- The input
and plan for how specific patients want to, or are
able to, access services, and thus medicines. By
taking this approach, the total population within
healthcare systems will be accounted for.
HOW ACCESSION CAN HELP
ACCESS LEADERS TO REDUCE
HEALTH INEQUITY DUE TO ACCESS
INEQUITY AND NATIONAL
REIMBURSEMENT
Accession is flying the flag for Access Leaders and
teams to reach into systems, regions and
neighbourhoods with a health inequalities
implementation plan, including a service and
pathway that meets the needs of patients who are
---
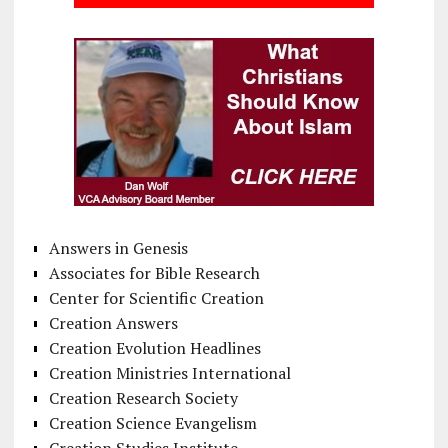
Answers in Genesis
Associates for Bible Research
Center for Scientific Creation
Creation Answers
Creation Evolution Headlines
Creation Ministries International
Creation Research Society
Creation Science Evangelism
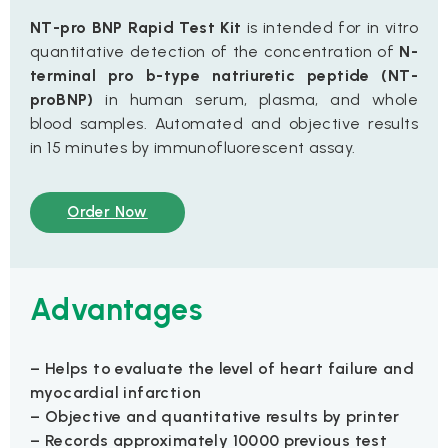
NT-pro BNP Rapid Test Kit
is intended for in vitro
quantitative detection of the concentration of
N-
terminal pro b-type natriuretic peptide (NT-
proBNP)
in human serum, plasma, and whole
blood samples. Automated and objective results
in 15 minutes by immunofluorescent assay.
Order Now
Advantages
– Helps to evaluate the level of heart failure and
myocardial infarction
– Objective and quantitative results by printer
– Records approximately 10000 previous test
--
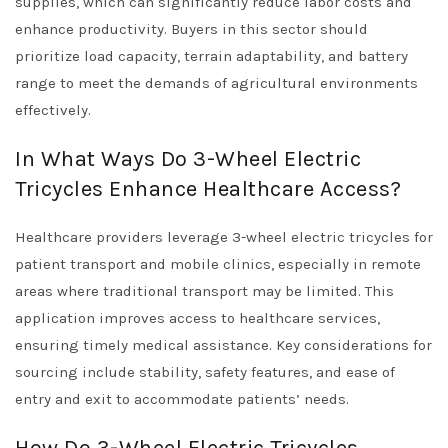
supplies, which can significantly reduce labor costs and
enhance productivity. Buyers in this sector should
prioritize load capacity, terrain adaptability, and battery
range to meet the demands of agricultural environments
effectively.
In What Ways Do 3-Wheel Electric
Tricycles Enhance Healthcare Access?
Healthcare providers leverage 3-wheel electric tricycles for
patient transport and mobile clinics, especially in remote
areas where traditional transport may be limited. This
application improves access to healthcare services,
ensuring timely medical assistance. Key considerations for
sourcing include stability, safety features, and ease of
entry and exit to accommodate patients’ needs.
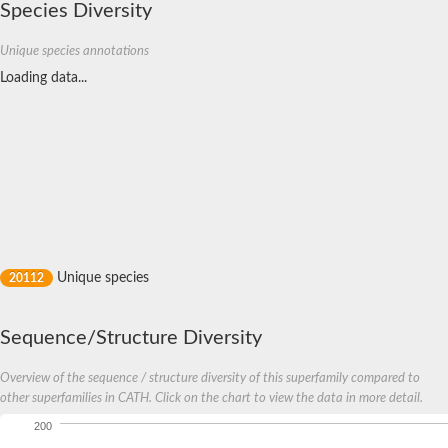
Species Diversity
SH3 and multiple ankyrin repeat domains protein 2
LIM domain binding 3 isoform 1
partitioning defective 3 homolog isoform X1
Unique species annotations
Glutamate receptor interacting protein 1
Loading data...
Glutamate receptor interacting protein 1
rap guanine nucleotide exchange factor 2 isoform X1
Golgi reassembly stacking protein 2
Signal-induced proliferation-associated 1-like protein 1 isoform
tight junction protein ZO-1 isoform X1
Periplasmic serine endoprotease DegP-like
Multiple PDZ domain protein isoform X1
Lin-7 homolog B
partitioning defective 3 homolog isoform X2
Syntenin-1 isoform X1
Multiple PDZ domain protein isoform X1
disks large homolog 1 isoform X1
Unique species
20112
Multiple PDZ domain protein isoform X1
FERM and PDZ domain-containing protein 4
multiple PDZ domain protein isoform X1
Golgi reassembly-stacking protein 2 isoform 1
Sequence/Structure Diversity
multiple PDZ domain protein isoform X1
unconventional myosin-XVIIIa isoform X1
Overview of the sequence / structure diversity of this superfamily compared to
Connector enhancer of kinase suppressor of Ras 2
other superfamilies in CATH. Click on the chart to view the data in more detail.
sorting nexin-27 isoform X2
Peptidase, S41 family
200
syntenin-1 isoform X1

- Instructions to follow
Which lines of the entries contain "data"? Count them and write only the number.

- Problem solution
2